## EXERCISE INSTRUCTIONS
For the listing below, report all lines that hold the word "Epson".

§ §

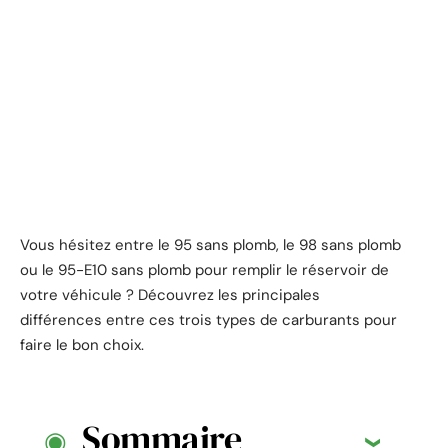
Vous hésitez entre le 95 sans plomb, le 98 sans plomb
ou le 95-E10 sans plomb pour remplir le réservoir de
votre véhicule ? Découvrez les principales
différences entre ces trois types de carburants pour
faire le bon choix.
Sommaire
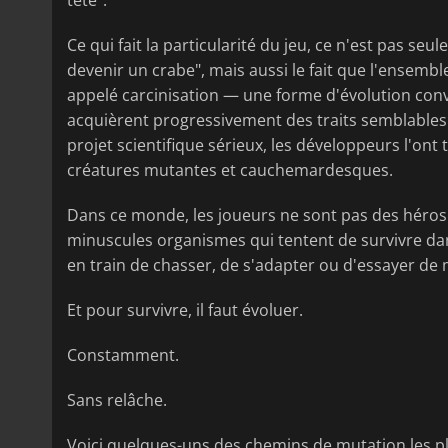
tête".
Ce qui fait la particularité du jeu, ce n'est pas seu
devenir un crabe", mais aussi le fait que l'ensem
appelé carcinisation — une forme d'évolution con
acquièrent progressivement des traits semblables à
projet scientifique sérieux, les développeurs l'on
créatures mutantes et cauchemardesques.
Dans ce monde, les joueurs ne sont pas des héros d
minuscules organismes qui tentent de survivre da
en train de chasser, de s'adapter ou d'essayer de
Et pour survivre, il faut évoluer.
Constamment.
Sans relâche.
Voici quelques-uns des chemins de mutation les plu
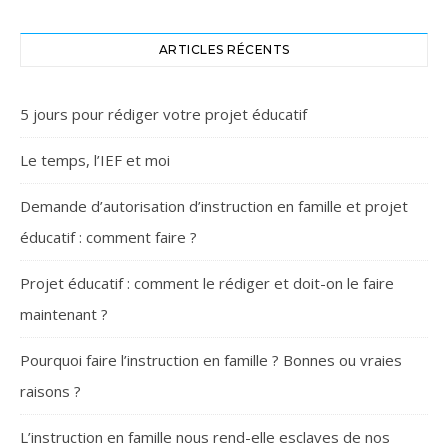
ARTICLES RÉCENTS
5 jours pour rédiger votre projet éducatif
Le temps, l’IEF et moi
Demande d’autorisation d’instruction en famille et projet
éducatif : comment faire ?
Projet éducatif : comment le rédiger et doit-on le faire
maintenant ?
Pourquoi faire l’instruction en famille ? Bonnes ou vraies
raisons ?
L’instruction en famille nous rend-elle esclaves de nos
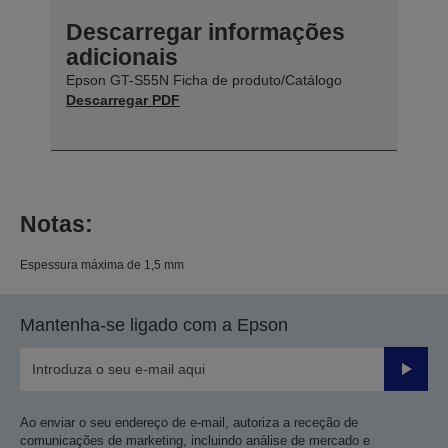
Descarregar informações
adicionais
Epson GT-S55N Ficha de produto/Catálogo
Descarregar PDF
Notas:
Espessura máxima de 1,5 mm
Mantenha-se ligado com a Epson
Enviar
Ao enviar o seu endereço de e-mail, autoriza a receção de
comunicações de marketing, incluindo análise de mercado e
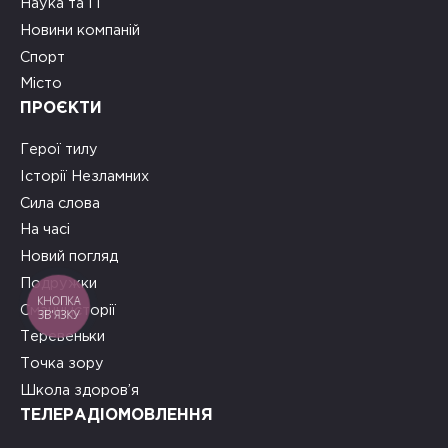
Наука та ІТ
Новини компаній
Спорт
Місто
ПРОЄКТИ
Герої тилу
Історії Незламних
Сила слова
На часі
Новий погляд
Подружки
КНОПКА
Смачні історії
ЗВ'ЯЗКУ
Теревеньки
Точка зору
Школа здоров’я
ТЕЛЕРАДІОМОВЛЕННЯ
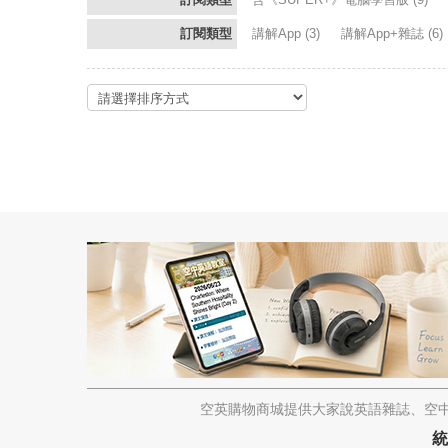
訂閱類型
講解App
(3)
講解App+雜誌
(6)
空英購物商城提供大家說英語雜誌、空中
統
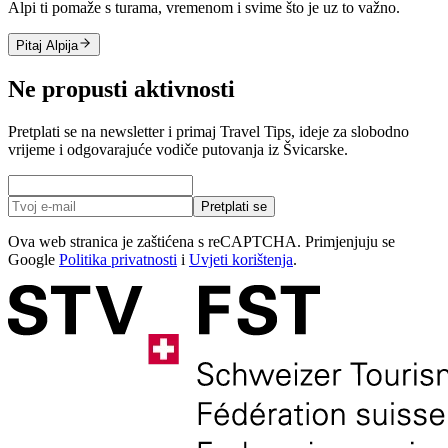
Alpi ti pomaže s turama, vremenom i svime što je uz to važno.
Pitaj Alpija
Ne propusti aktivnosti
Pretplati se na newsletter i primaj Travel Tips, ideje za slobodno
vrijeme i odgovarajuće vodiče putovanja iz Švicarske.
Pretplati se
Ova web stranica je zaštićena s reCAPTCHA. Primjenjuju se
Google
Politika privatnosti
i
Uvjeti korištenja
.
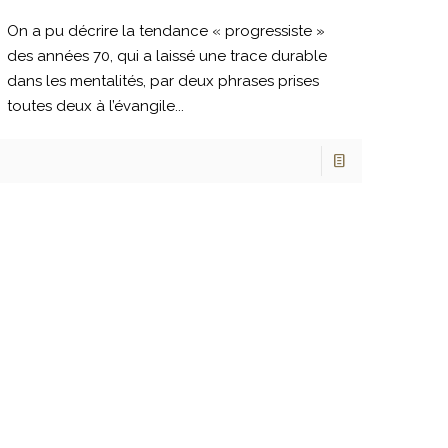
On a pu décrire la tendance « progressiste »
des années 70, qui a laissé une trace durable
dans les mentalités, par deux phrases prises
toutes deux à l’évangile...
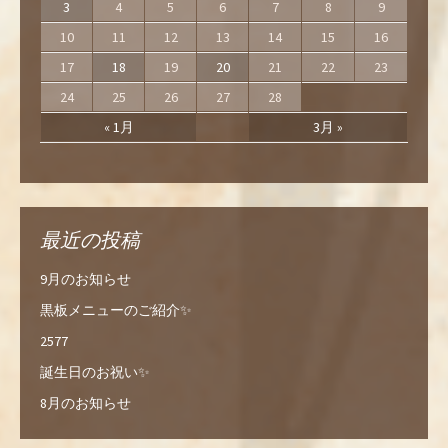
3
4
5
6
7
8
9
10
11
12
13
14
15
16
17
18
19
20
21
22
23
24
25
26
27
28
« 1月
3月 »
最近の投稿
9月のお知らせ
黒板メニューのご紹介✨
2577
誕生日のお祝い✨
8月のお知らせ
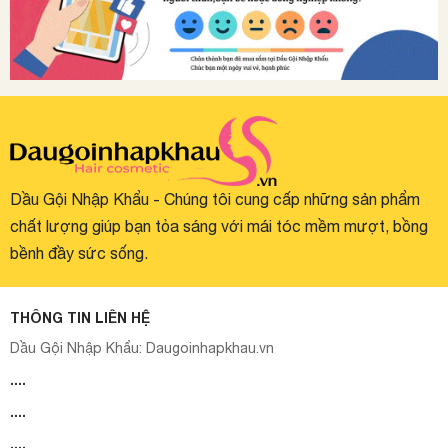
Dầu Gội Nhập Khẩu - Chúng tôi cung cấp những sản phẩm
chất lượng giúp bạn tỏa sáng với mái tóc mềm mượt, bồng
bềnh đầy sức sống.
THÔNG TIN LIÊN HỆ
Dầu Gội Nhập Khẩu:
Daugoinhapkhau.vn
....
....
....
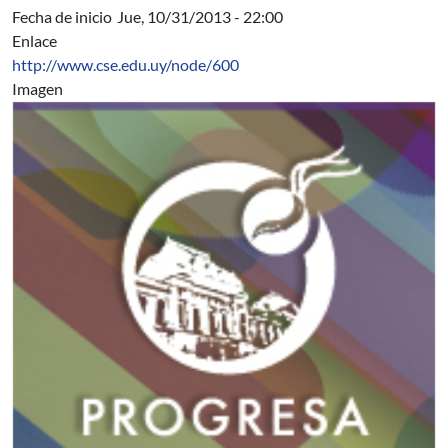
Fecha de inicio
Jue, 10/31/2013 - 22:00
Enlace
http://www.cse.edu.uy/node/600
Imagen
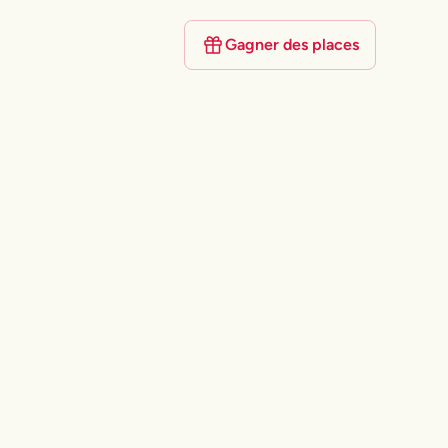
Gagner des places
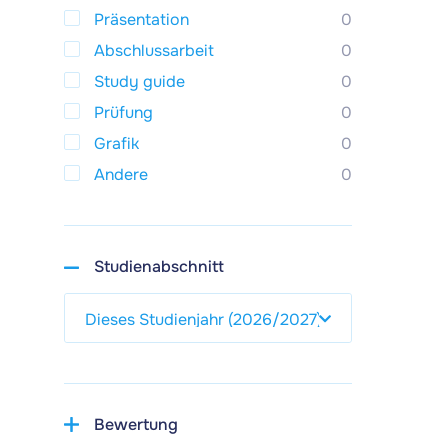
Präsentation
0
Abschlussarbeit
0
Study guide
0
Prüfung
0
Grafik
0
Andere
0
Studienabschnitt
Bewertung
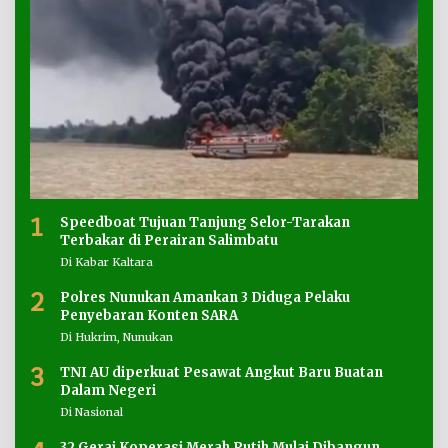
1
Speedboat Tujuan Tanjung Selor-Tarakan
Terbakar di Perairan Salimbatu
Di Kabar Kaltara
2
Polres Nunukan Amankan 3 Diduga Pelaku
Penyebaran Konten SARA
Di Hukrim, Nunukan
3
TNI AU diperkuat Pesawat Angkut Baru Buatan
Dalam Negeri
Di Nasional
32 Gerai Koperasi Merah Putih Mulai Dibangun,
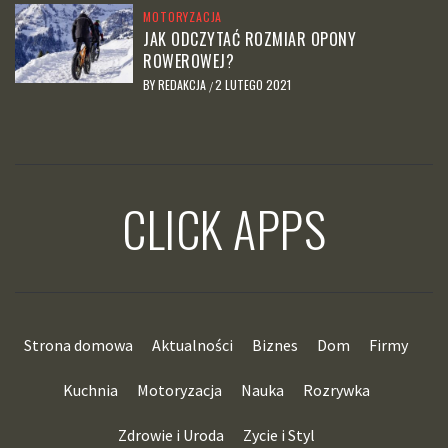
MOTORYZACJA
JAK ODCZYTAĆ ROZMIAR OPONY
ROWEROWEJ?
BY
REDAKCJA
2 LUTEGO 2021
/
CLICK APPS
Strona domowa
Aktualności
Biznes
Dom
Firmy
Kuchnia
Motoryzacja
Nauka
Rozrywka
Zdrowie i Uroda
Zycie i Styl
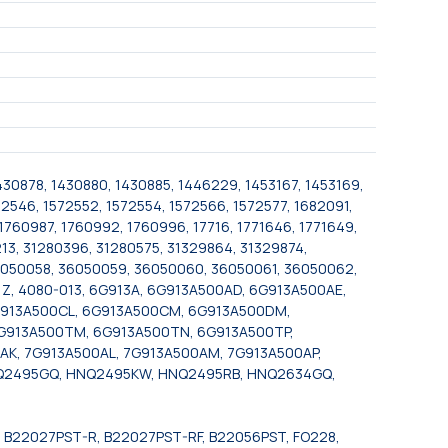
430878, 1430880, 1430885, 1446229, 1453167, 1453169,
72546, 1572552, 1572554, 1572566, 1572577, 1682091,
1760987, 1760992, 1760996, 17716, 1771646, 1771649,
213, 31280396, 31280575, 31329864, 31329874,
36050058, 36050059, 36050060, 36050061, 36050062,
Z, 4080-013, 6G913A, 6G913A500AD, 6G913A500AE,
6G913A500CL, 6G913A500CM, 6G913A500DM,
6G913A500TM, 6G913A500TN, 6G913A500TP,
0AK, 7G913A500AL, 7G913A500AM, 7G913A500AP,
HNQ2495GQ, HNQ2495KW, HNQ2495RB, HNQ2634GQ,
 B22027PST-R, B22027PST-RF, B22056PST, FO228,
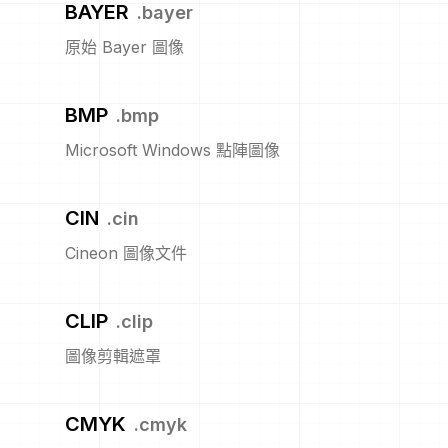
BAYER
.
bayer
原始 Bayer 圖像
BMP
.
bmp
Microsoft Windows 點陣圖像
CIN
.
cin
Cineon 圖像文件
CLIP
.
clip
圖像剪輯遮罩
CMYK
.
cmyk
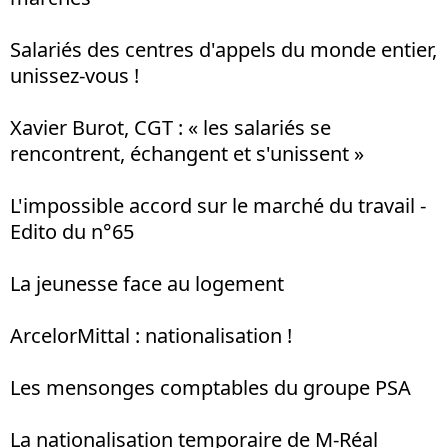
Salariés des centres d'appels du monde entier,
unissez-vous !
Xavier Burot, CGT : « les salariés se
rencontrent, échangent et s'unissent »
L'impossible accord sur le marché du travail -
Edito du n°65
La jeunesse face au logement
ArcelorMittal : nationalisation !
Les mensonges comptables du groupe PSA
La nationalisation temporaire de M-Réal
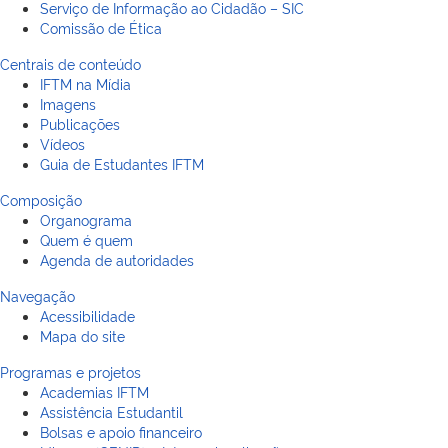
Serviço de Informação ao Cidadão – SIC
Comissão de Ética
Centrais de conteúdo
IFTM na Mídia
Imagens
Publicações
Vídeos
Guia de Estudantes IFTM
Composição
Organograma
Quem é quem
Agenda de autoridades
Navegação
Acessibilidade
Mapa do site
Programas e projetos
Academias IFTM
Assistência Estudantil
Bolsas e apoio financeiro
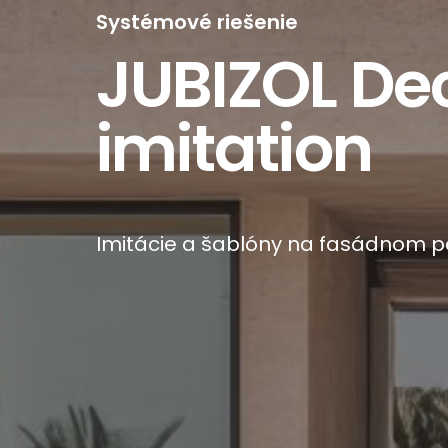
Systémové riešenie
JUBIZOL De
imitation
Imitácie a šablóny na fasádnom p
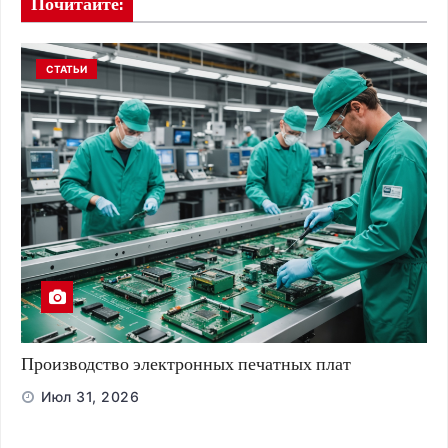
Почитайте:
СТАТЬИ
Производство электронных печатных плат
Июл 31, 2026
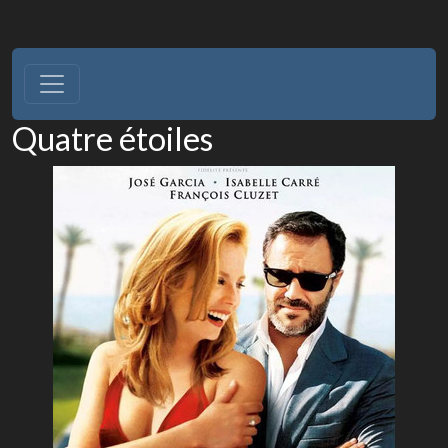
Quatre étoiles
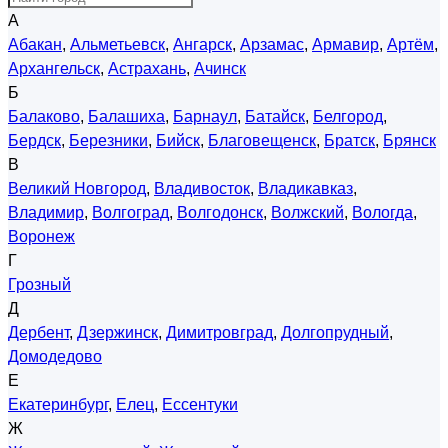
А
Абакан
,
Альметьевск
,
Ангарск
,
Арзамас
,
Армавир
,
Артём
,
Архангельск
,
Астрахань
,
Ачинск
Б
Балаково
,
Балашиха
,
Барнаул
,
Батайск
,
Белгород
,
Бердск
,
Березники
,
Бийск
,
Благовещенск
,
Братск
,
Брянск
В
Великий Новгород
,
Владивосток
,
Владикавказ
,
Владимир
,
Волгоград
,
Волгодонск
,
Волжский
,
Вологда
,
Воронеж
Г
Грозный
Д
Дербент
,
Дзержинск
,
Димитровград
,
Долгопрудный
,
Домодедово
Е
Екатеринбург
,
Елец
,
Ессентуки
Ж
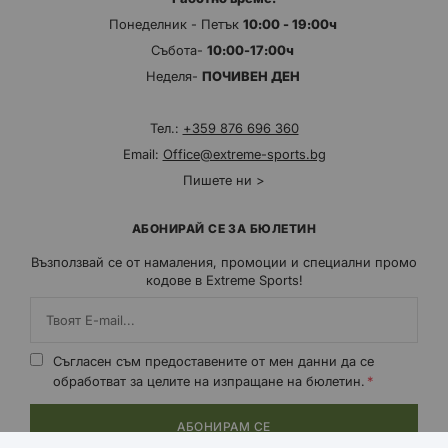
Понеделник - Петък
10:00 - 19:00ч
Събота-
10:00-17:00ч
Неделя-
ПОЧИВЕН ДЕН
Тел.:
+359 876 696 360
Email:
Office@extreme-sports.bg
Пишете ни >
АБОНИРАЙ СЕ ЗА БЮЛЕТИН
Възползвай се от намаления, промоции и специални промо
кодове в Extreme Sports!
Съгласен съм предоставените от мен данни да се
обработват за целите на изпращане на бюлетин.
АБОНИРАМ СЕ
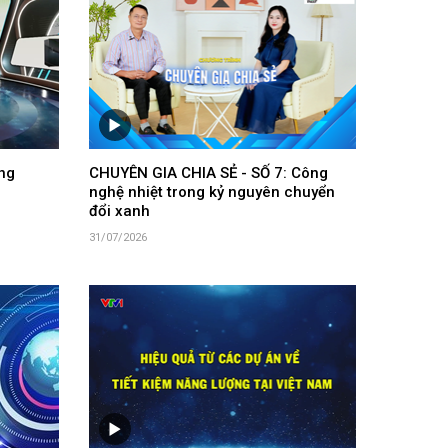
ng
CHUYÊN GIA CHIA SẺ - SỐ 7: Công
nghệ nhiệt trong kỷ nguyên chuyển
đổi xanh
31/07/2026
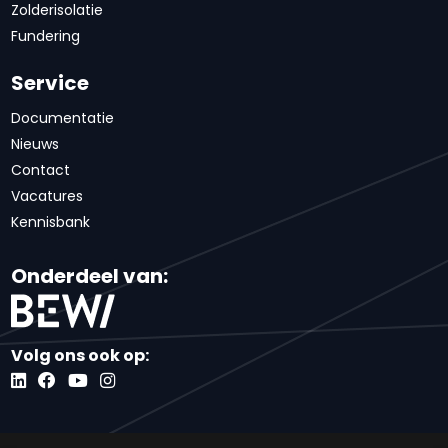
Zolderisolatie
Fundering
Service
Documentatie
Nieuws
Contact
Vacatures
Kennisbank
Onderdeel van:
Volg ons ook op:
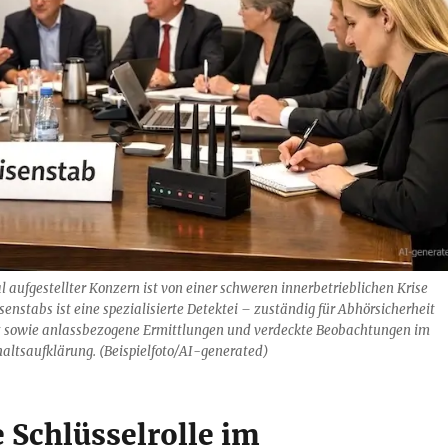
al aufgestellter Konzern ist von einer schweren innerbetrieblichen Krise
isenstabs ist eine spezialisierte Detektei – zuständig für Abhörsicherheit
 sowie anlassbezogene Ermittlungen und verdeckte Beobachtungen im
ltsaufklärung. (Beispielfoto/AI-generated)
 Schlüsselrolle im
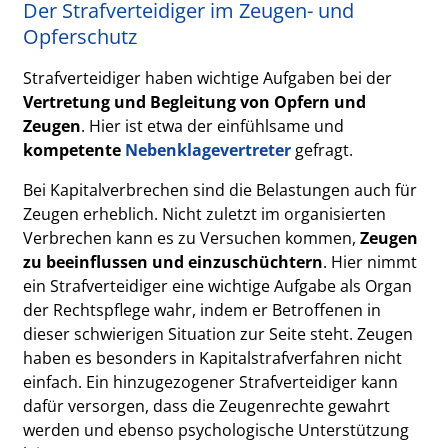
Der Strafverteidiger im Zeugen- und
Opferschutz
Strafverteidiger haben wichtige Aufgaben bei der
Vertretung und Begleitung von Opfern und
Zeugen
. Hier ist etwa der einfühlsame und
kompetente
Nebenklagevertreter
gefragt.
Bei Kapitalverbrechen sind die Belastungen auch für
Zeugen erheblich. Nicht zuletzt im organisierten
Verbrechen kann es zu Versuchen kommen,
Zeugen
zu beeinflussen und einzuschüchtern
. Hier nimmt
ein Strafverteidiger eine wichtige Aufgabe als Organ
der Rechtspflege wahr, indem er Betroffenen in
dieser schwierigen Situation zur Seite steht. Zeugen
haben es besonders in Kapitalstrafverfahren nicht
einfach. Ein hinzugezogener Strafverteidiger kann
dafür versorgen, dass die Zeugenrechte gewahrt
werden und ebenso psychologische Unterstützung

§ §

## REPLY
Epson GT-S55N Ficha de produto/Catálogo
Mantenha-se ligado com a Epson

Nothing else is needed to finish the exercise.